Self-interest – Ireland

“At only 12.5 percent, Ireland’s corporate tax is far and away the European flyweight in the field. The majority of EU countries, such as Germany and France, levy a corporate tax of 30 percent. In an internal market in which everyone should have the same competitive opportunities, how, pray, can there be such a gap?

Arrogance – France

“The brakes that the state puts on developing production facilities in emerging countries is, by the way, an important source of the difficulties the French carmaker finds itself in today. It’s what happens when a state appoints itself the would-be protector of the economy.

“Production costs rise, and the manufactured goods become too expensive. To counteract falling exports, the government raises protectionist barriers. A vicious circle. At best, by doing this the French government rewards unprofitable production. At worst, the Elysée abuses its power over companies as a political weapon.

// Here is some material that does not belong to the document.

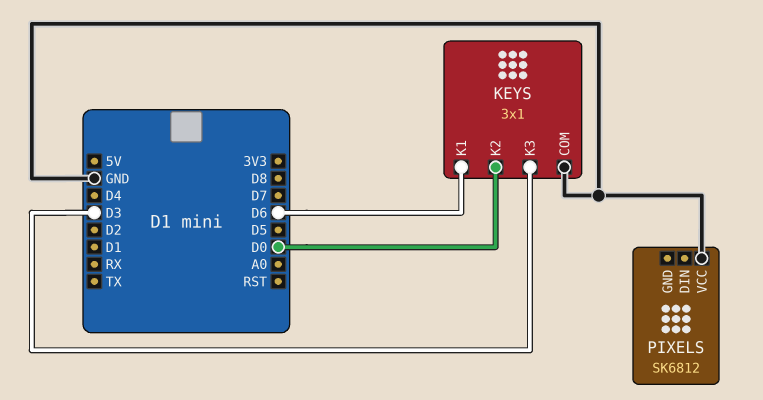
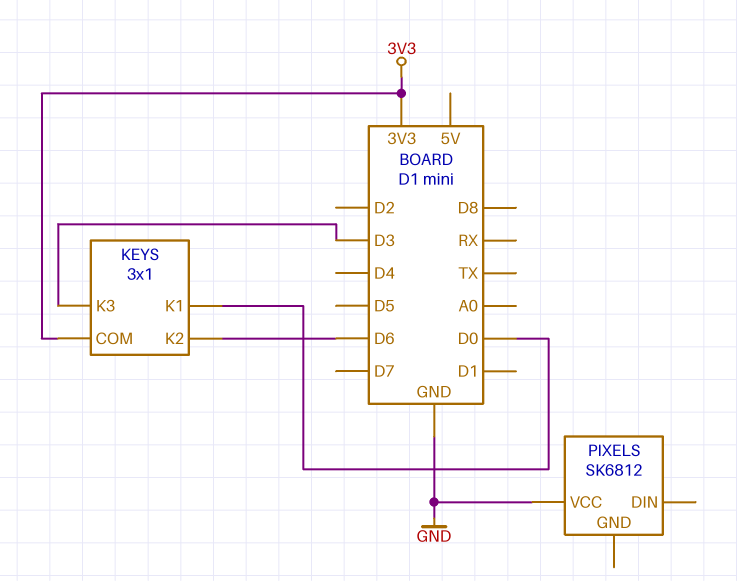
KEYS pin COM: GND -> 3V3
KEYS pin K1: D6 -> D0
KEYS pin K2: D0 -> D6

“French politicians become convinced Europeans if they can’t go any further on their own.

Avarice – Britain

“Did the British not hear the shot that went round the world? As if the financial world hasn’t been in meltdown these past three years, they go on believing that they can make up for the loss of their national industries by speculating on other people’s money – whose losses are their profits.

“Pigheaded and incorrigible, they cling to this so-called logic according to which the markets are invulnerable and to which politics and society will ultimately have to submit.

“In this topsy-turvy world driven by an over-heated concept of ‘freedom’ handed down by John Stuart Mill and Adam Smith, a financial system in the City of London with no meaningful regulation was possible. All highly complex derivatives and asset-backed securities were traded there, which contributed decisively to the great crash of 2008. Billions of euros in savings and pension funds of ordinary bank customers were gambled away, but the London bankers themselves lost nothing.”